FIRST !!! And if THAT'S REALLY YOU, you'd SECONDLY BE "DETAINED" by ME !!!
I think you've got the Ikea monkey stuffed down your jumper....Sx
Has The Mistress been to Dildo, NL?
I have visited the lovely village of Dildo. It is in the same province as the community of 'Come by Chance'.
I should have checked the list before I posted. I have been to Witless Bay and St. Louis de Ha Ha as well. What does that say about me?
It says you have come to the right place!
Sweetie, with a rack like that, you really didn't need to wear stripes going in those directions. You're just gilding the lily. Really. Drawing attention to those silicone filled sacs. All you're doing is saying look at these border patrol. Look at MJs jugs. Stick your hand right down there. That's what those stripes are doing for you. Thank God you didn't wear the matching pants.
Did you set off the air invasion klaxon again???
please oh please don't post a photo of the cavity search that followed.(you probably pissed her off when you handedher a credit card after she asked to see your visa)
Norma, I shutter to think what they found in that very deep cavity. I only hope they had nose plugs.
and i hope she got her arm out, unchewed.
Are you smuggling puppies through customs and is she checking to see if their little noses are wet?
Why am I not surprised Canadia is lukewarm to the idea of letting you back in.
So... you've been done for harbouring a chest full of canadian 1c pieces for the black market....
Is anyone else suprised she check under the boobs and not in that baggage under her eyes?
Now we know that all the fat they sucked out of her hips and butt was recycled. I'm so proud of her, always ready to do her part for a cleaner environment!
when you stay away too long the locals get restless - or in this case frisky
Detained for a date. It's those sensible size 12 extra wide shoes that drove the inspector wild.

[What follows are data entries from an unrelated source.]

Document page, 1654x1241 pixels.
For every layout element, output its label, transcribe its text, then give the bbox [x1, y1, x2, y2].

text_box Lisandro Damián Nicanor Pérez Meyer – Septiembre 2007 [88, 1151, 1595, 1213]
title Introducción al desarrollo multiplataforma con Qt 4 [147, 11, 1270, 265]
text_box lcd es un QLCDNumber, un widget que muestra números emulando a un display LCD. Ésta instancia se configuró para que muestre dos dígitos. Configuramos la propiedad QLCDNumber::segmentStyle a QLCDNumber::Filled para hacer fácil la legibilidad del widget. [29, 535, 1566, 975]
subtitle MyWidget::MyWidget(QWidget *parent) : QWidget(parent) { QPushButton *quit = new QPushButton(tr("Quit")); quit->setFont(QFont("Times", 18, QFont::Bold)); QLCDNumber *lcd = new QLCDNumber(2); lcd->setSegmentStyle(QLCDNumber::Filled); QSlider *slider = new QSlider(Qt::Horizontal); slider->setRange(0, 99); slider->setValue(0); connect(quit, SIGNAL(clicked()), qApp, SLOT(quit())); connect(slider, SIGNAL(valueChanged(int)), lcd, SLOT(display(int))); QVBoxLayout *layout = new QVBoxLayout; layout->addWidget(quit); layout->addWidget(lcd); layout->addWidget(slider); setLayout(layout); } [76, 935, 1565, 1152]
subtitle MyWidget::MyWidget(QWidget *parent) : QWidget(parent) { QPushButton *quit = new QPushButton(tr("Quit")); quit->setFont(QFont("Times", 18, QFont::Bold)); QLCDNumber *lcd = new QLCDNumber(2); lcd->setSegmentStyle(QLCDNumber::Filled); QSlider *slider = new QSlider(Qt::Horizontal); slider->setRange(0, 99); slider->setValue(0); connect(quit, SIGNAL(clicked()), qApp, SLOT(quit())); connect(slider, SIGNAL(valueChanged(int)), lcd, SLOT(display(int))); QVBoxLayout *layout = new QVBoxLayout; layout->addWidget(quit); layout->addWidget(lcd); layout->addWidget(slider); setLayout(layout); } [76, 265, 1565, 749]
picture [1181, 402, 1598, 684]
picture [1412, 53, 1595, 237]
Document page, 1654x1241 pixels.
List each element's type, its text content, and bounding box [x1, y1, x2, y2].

You must have left something up yer hoo hoo by mistake. Dead gerbils are not illegal!
I recall flying into Barcelona, Spain once from London and there was this Enrique Iglesias lookalike on Arrivals Security. He was muscle on muscle. I immediately approached him and said in my politest Spanish "I need to be intimately strip-searched, I'm a drugs mule".It didn't work... he didn't understand a word and just waved me on. Oh how I bawled my eyes out that afternoon.